Real Estate

One For The Books: Residential Buildings With Luxe Reading Rooms

Any avid reader readily grasps the appeal of a frigid autumn or winter evening. Given the chill outside, no excuse is required for relaxing inside with a good book. And of course relaxing with a good book is what the reader would prefer regardless of season or weather. Developers of select high-profile, high-end New York City residential communities understand reading experiences are rendered all the more enjoyable in sumptuous settings characterized by plush seating and inviting illumination.

This is why cozy reading rooms are becoming a prized amenity among Big Apple bibliophiles.

Case in point: The Willoughby, a 476-unit luxury tower in Brooklyn’s Fort Greene. There, the lush velvet, leather and brass-appointed “Library Lounge,” features lounge seating and fully equipped work stations, as well as the glass-enclosed, floor-to-ceiling library offering seclusion and intriguing perspectives on the borough below. “Today’s renters are looking to work, play and repose not only in their homes but also within the welcoming, high-design common spaces of their buildings,” says Jarrod Whitaker, senior vice president of residential operations for The Willoughby developer RXR.

“The elegant library lounge at the Willoughby is a modern, bespoke space where residents enjoy amazing views, massive ceiling heights and complimentary coffee. It’s a whole new experience compared to a traditional library setting.”

Fireside chats

Among all the reading rooms in New York City, there’s likely none more “library like” than the Study at Claremont Hall, in the Manhattan neighborhood of Morningside Heights. Given its cheery fireplace, overstuffed sofa, wingback chairs and understated elegance, the comfy room is as atmospheric as a classic Ivy League alumni club. Designer CetraRuddy crafted the room to exude the scholarly vibe of its neighborhood.

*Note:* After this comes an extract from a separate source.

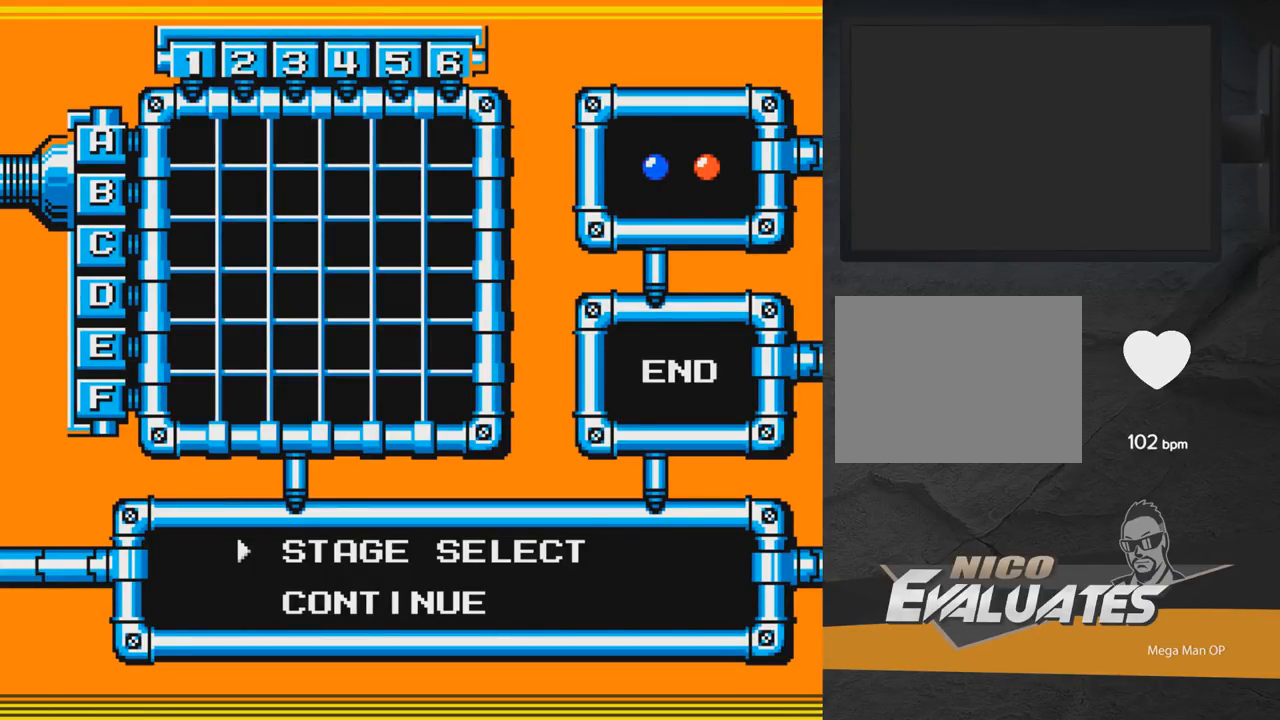
{"buttons": [], "right_stick": "center", "events": [[117, "START", "down"], [250, "START", "up"]]}
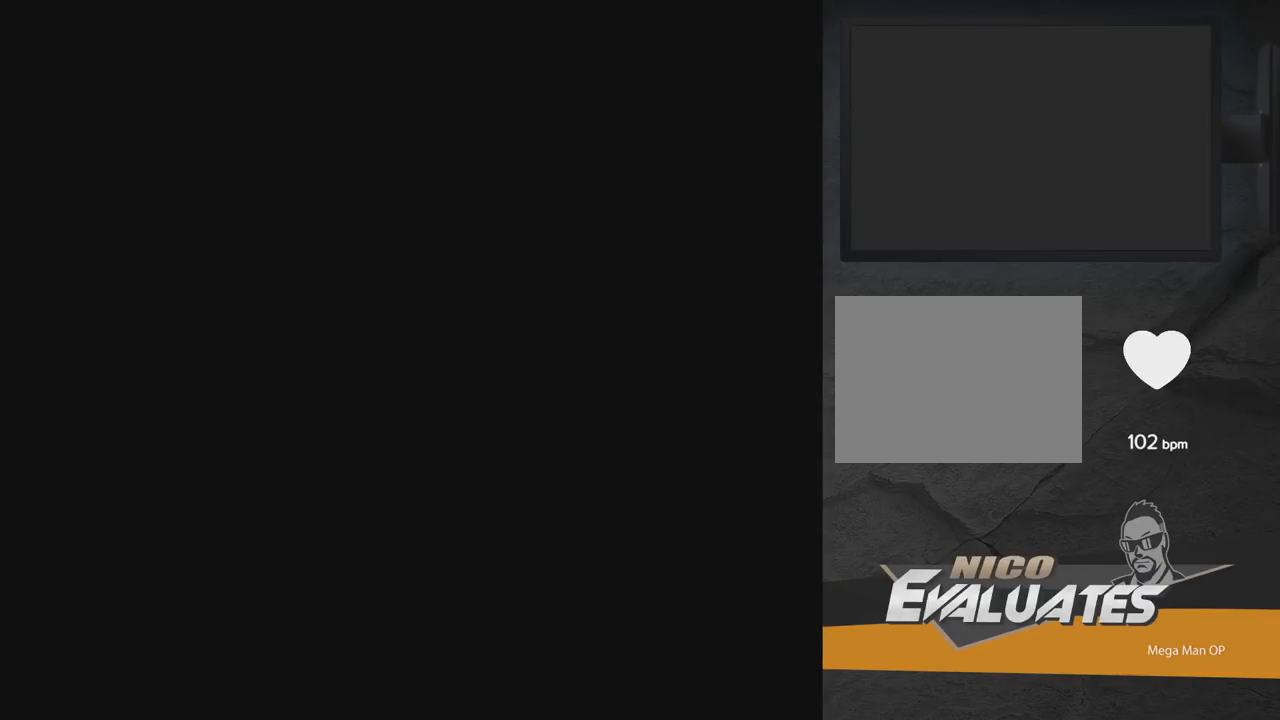
{"buttons": [], "right_stick": "center", "events": []}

And that’s particularly fitting given that Claremont Hall stands within the 180-year-old center of theological education, Union Theological Seminary. Developed by Lendlease in partnership with LMXD, an affiliate of L+M Development Partners, and Daiwa House Texas, Inc., the hall offers buyers a choice of 165 one- to four-bedroom, RAMSA-designed condominiums.

“The amenities at Claremont Hall take inspiration from the world-class universities that surround the building,” says Nancy Ruddy, CetraRuddy co-founder.

“Nowhere is it more clear than in the library and study. This space merges an old world spirit and grandeur and interprets it for modern living, pairing inviting materiality with intimate details like a fireplace to welcome quiet reflection, connection or study. The bookshelves even contain a curated selection from Columbia’s famous ‘Core Curriculum,’ all part of a lifestyle-focused amenity program designed to support all the residents’ interests, from fitness and socializing to contemplation.”

Oversized windows

On Manhattan’s Upper West Side, another library lounge awaits, this one at luxury condominium building 2505 Broadway.

The Adam America Real Estate-developed, ODA-designed property offers 41 three- to four-bedroom light-filled homes, each with walls of windows and elegant great rooms. Its reading room features polished Calacatta marble floors and quiet, comfortable space for working, reading or escape.

The lounge and library at 2505 Broadway “provides residents with a perfect space for unwinding after a long day,” says Tomer Yogev, Adam America Real Estate head of new development and managing partner. “The space is bathed in natural light through oversized windows and features oak and brass finishes specifically chosen to reinforce the building’s classical architectural elements. The interior includes custom brass and white oak bookshelves, custom lighting, white oak and brass panels.

“The flooring consists of Crema Delicato and Fior di bosco stone along with a custom insert broadloom carpet throughout. The luxurious space welcomes 2505 Broadway residents to sit back, relax and get lost in their favorite book.”

Book lovers everywhere are likely hoping this first wave of New York City in-house reading rooms and libraries inspire a bold new chapter in residential design.